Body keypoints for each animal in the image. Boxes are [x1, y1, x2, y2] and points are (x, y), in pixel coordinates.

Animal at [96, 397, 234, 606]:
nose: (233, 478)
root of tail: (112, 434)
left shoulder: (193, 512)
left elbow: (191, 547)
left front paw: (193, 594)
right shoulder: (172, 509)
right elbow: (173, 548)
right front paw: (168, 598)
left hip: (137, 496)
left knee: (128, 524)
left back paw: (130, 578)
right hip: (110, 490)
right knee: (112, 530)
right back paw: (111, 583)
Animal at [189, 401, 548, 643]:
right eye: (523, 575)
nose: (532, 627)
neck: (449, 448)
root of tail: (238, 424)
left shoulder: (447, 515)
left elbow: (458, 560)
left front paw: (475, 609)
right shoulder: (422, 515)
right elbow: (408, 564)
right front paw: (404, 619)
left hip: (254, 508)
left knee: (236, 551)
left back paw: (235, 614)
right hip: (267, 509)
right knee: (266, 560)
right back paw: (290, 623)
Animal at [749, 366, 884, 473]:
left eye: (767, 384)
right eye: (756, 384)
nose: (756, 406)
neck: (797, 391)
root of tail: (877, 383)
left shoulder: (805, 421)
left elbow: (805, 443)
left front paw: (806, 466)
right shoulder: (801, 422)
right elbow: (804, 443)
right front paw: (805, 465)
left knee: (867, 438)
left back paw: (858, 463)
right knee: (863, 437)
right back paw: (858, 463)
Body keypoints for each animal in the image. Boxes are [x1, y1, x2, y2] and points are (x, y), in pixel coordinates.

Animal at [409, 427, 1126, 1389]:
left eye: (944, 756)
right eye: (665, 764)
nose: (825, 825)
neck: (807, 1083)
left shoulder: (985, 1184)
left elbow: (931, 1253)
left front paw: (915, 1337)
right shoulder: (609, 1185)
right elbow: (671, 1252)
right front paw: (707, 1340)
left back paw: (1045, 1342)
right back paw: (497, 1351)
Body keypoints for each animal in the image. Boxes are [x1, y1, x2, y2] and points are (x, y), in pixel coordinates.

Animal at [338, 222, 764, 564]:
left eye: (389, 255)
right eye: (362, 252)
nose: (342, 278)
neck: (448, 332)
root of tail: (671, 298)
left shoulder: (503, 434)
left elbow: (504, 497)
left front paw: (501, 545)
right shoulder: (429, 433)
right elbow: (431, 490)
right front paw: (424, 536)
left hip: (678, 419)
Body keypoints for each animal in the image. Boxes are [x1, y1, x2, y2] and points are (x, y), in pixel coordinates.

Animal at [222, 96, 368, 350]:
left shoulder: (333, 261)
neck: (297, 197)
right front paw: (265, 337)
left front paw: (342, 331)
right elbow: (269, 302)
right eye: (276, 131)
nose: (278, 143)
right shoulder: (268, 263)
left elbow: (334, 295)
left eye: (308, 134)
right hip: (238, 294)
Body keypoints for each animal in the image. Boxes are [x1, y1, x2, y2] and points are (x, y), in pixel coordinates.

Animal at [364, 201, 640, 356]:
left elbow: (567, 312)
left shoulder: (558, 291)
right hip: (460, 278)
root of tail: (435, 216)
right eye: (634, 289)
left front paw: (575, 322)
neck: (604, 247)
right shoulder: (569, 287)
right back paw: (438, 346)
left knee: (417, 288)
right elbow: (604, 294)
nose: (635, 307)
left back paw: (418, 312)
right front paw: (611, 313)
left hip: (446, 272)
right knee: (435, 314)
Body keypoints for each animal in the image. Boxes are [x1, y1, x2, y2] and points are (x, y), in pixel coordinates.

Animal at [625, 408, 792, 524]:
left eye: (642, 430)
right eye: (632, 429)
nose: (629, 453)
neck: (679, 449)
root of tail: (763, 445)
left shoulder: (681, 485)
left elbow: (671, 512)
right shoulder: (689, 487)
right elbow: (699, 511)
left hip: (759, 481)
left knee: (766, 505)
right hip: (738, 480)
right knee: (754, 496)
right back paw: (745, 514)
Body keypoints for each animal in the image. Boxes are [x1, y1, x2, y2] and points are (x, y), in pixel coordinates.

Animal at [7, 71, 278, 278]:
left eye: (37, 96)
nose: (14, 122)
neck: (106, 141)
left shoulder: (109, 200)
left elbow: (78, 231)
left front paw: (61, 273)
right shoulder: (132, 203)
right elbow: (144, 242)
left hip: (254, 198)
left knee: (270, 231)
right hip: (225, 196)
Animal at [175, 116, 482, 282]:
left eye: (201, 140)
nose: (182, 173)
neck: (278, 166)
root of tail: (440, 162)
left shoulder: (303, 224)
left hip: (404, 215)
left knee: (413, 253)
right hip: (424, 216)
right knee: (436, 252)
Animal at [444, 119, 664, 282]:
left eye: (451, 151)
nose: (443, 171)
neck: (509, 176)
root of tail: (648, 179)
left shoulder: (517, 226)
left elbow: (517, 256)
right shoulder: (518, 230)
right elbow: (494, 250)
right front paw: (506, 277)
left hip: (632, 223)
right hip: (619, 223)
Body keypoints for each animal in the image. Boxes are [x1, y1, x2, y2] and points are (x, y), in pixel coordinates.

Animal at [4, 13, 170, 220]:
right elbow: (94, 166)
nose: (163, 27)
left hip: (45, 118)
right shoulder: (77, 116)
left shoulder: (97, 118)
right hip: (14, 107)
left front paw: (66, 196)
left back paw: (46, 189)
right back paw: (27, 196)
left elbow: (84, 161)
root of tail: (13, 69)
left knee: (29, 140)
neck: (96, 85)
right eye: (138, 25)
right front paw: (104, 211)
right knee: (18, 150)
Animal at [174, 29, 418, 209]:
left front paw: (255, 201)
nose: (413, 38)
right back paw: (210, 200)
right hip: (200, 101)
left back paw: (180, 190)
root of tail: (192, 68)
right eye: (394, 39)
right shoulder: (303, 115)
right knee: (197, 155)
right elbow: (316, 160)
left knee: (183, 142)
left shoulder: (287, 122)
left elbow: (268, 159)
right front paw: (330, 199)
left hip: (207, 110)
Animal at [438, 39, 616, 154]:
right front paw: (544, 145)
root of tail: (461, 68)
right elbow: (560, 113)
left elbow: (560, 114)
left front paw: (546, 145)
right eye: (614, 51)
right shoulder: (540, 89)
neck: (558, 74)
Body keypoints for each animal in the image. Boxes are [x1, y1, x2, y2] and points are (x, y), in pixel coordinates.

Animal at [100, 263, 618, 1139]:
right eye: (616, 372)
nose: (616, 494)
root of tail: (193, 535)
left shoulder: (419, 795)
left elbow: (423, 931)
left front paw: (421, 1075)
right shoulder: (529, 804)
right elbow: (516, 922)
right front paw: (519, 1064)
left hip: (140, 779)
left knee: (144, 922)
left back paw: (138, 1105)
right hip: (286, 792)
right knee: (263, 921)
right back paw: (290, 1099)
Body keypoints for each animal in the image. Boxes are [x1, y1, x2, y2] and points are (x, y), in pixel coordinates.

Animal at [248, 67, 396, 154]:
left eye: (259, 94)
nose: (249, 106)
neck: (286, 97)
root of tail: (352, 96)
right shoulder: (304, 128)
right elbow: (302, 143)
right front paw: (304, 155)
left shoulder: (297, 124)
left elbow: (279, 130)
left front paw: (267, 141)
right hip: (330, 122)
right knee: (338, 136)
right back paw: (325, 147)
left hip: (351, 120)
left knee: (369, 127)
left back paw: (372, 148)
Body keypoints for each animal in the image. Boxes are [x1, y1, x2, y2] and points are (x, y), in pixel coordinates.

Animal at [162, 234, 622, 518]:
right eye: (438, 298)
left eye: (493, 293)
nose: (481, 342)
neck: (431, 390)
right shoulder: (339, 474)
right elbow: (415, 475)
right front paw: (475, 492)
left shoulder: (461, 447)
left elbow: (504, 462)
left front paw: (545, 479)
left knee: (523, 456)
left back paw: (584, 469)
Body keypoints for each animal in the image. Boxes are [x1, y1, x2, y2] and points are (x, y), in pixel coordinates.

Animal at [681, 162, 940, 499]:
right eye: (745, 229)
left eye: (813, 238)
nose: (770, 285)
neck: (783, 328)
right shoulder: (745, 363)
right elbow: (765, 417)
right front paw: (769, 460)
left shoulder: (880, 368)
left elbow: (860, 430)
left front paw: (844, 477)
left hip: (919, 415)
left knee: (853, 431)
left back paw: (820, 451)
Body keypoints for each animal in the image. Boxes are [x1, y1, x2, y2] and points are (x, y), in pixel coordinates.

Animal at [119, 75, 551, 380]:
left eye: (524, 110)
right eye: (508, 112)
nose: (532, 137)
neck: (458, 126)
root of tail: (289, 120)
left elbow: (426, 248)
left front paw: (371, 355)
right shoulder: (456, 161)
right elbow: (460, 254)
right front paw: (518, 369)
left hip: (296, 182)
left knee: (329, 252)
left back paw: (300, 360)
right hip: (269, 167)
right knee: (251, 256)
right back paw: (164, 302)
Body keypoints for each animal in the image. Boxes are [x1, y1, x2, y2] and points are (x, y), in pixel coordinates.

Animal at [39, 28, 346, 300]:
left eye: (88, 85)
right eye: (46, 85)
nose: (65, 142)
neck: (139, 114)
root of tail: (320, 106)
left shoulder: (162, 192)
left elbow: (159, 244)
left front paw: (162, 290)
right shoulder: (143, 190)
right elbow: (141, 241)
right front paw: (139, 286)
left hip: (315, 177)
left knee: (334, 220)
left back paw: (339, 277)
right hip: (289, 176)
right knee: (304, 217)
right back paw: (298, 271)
————
:: Problem description ::
Using only the entries above, output the line with "neck: (797, 391)", the line with "right knee: (863, 437)", and all lines between them, exactly as they stand.

:: The completed task ::
neck: (797, 391)
root of tail: (877, 383)
left shoulder: (805, 421)
left elbow: (805, 443)
left front paw: (806, 466)
right shoulder: (801, 422)
right elbow: (804, 443)
right front paw: (805, 465)
left knee: (867, 438)
left back paw: (858, 463)
right knee: (863, 437)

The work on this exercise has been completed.